While neither of the scenarios proffered by the State are compelling, this Court can conceive of a third scenario, perhaps more plausible than those drawn by the State — Crawford filed a § 440.10 motion on June 26, 1997, as he claims, but it has not been adjudicated because somewhere in the process the motion papers, along with the rest of the case file, were lost within the trial court. If so, the tolling period is still in effect and Crawford's § 2254 petition is timely.

The State anticipated this possibility as well, and suggests that if Crawford filed a § 440.10 motion that is still pending, then the instant § 2254 petition must be dismissed for failure to exhaust. According to the State's theory, for Crawford to properly exhaust, he must return to state court and either seek a writ of mandamus to compel a decision on his motion, or resubmit his § 440.10 motion to the trial court.

A habeas petition may not be granted to a state prisoner unless he has exhausted state remedies, or no state corrective procedure exists, or there exist "circumstances rendering such process ineffective to protect the rights of the prisoner." 28 U.S.C. § 2254(b). There is no dispute that most of Crawford's claims here were not raised in the state appellate courts. Under the exhaustion doctrine, Crawford would typically be required to exhaust the claims in state court collaterally by way of a § 440.10 motion.

When a prisoner's diligent efforts to exhaust in the state court have been unduly frustrated, however, the prisoner need not take additional steps in the state court before he may be heard in the federal courts. See Brooks v. Jones, 875 F.2d 30, 31 (2d Cir. 1989). Moreover, inordinate delay in concluding post-judgment criminal proceedings may preclude a state from relying on the exhaustion requirement to defeat federal review. See Sapienza v. Vincent, 534 F.2d 1007, 1010 (2d Cir. 1976) citing St. Jules v. Beto, 462 F.2d 1365, 1366 (5th Cir. 1972) (per curiam) (questioning 17 month delay in state habeas corpus proceedings); cf. Cody v. Henderson, 936 F.2d 715, 718 (2d Cir. 1991) ("[S]ubstantial delay in the state criminal appeal process is a sufficient ground to justify the exercise of federal habeas jurisdiction."). While the Second Circuit has not "define[d] precisely, a specific interval of time after which a habeas petition based on delay . . . would excuse the exhaustion requirement," it has specifically counseled that "[t]he doctrine of exhaustion does not require a prisoner to wait six years . . . or even three or four years before enlisting federal aid. . . ." Simmons v. Reynolds, 898 F.2d 865, 870 (2d Cir. 1990) (exhaustion requirement waived where a six-year delay in a prisoner's appeal occurred and his family's effort to obtain new counsel had been futile); accord Diaz v. Henderson, 905 F.2d 652, 654 (2d Cir. 1990) ("habeas petitions . . . need to be brought as soon as the appellate delay becomes unreasonable").

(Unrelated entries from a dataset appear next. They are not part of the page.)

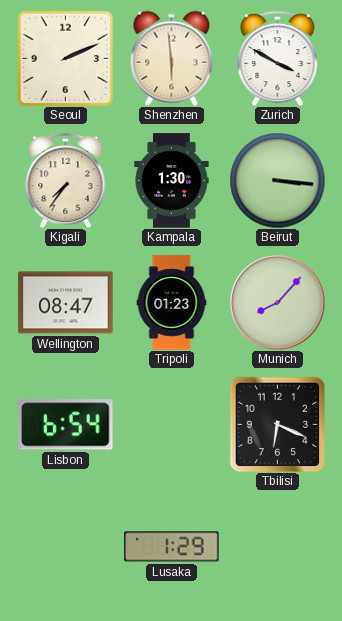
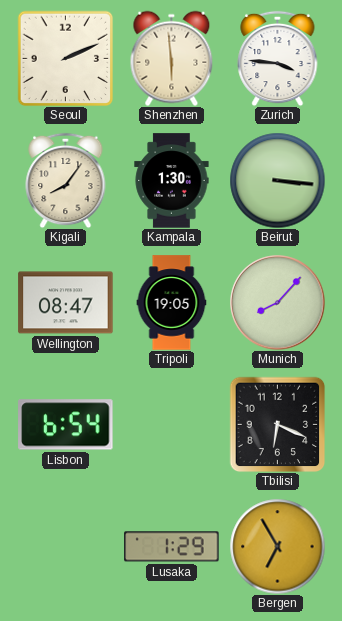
Zurich: 3:50 -> 3:46
Kigali: 7:36 -> 8:06
Tripoli: 01:23 -> 19:05
Bergen: none -> 6:55
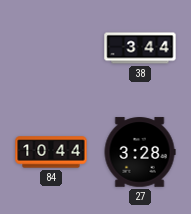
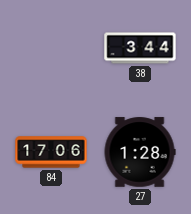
84: 10:44 -> 17:06
27: 3:28 -> 1:28
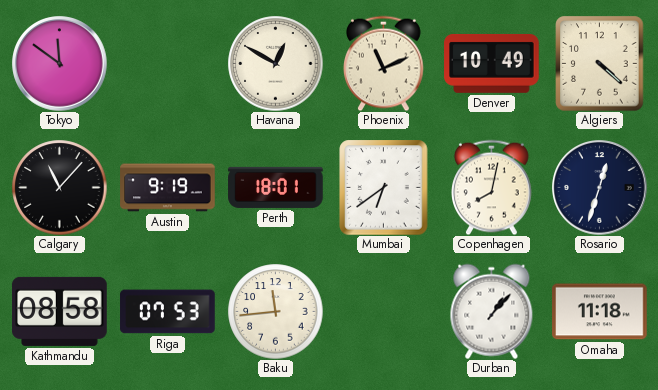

Here, Crawford made several unavailing inquiries about his § 440.10 motion; and it has now been over three years since it was filed. It is evident from the record that no decision on the motion is forthcoming. After such extensive delay and Crawford's repeated efforts to resolve matters before the state court, the State may no longer rely on Crawford's failure to exhaust as a defense to the petition.


Accordingly, the Court holds that Crawford's petition is neither time-barred nor precluded for failure to exhaust state remedies. It is therefore

ORDERED that the Respondent's motion to dismiss is denied; and it is further

ORDERED that the Respondent shall answer the Petition within thirty (30) days of the date of receipt of this Order; and shall submit transcripts of all proceedings and any briefs submitted on appeal; and it is further

ORDERED that Petitioner's time to reply to the Respondent's answer shall be forty-five (45) days after the receipt of the Respondent's answer.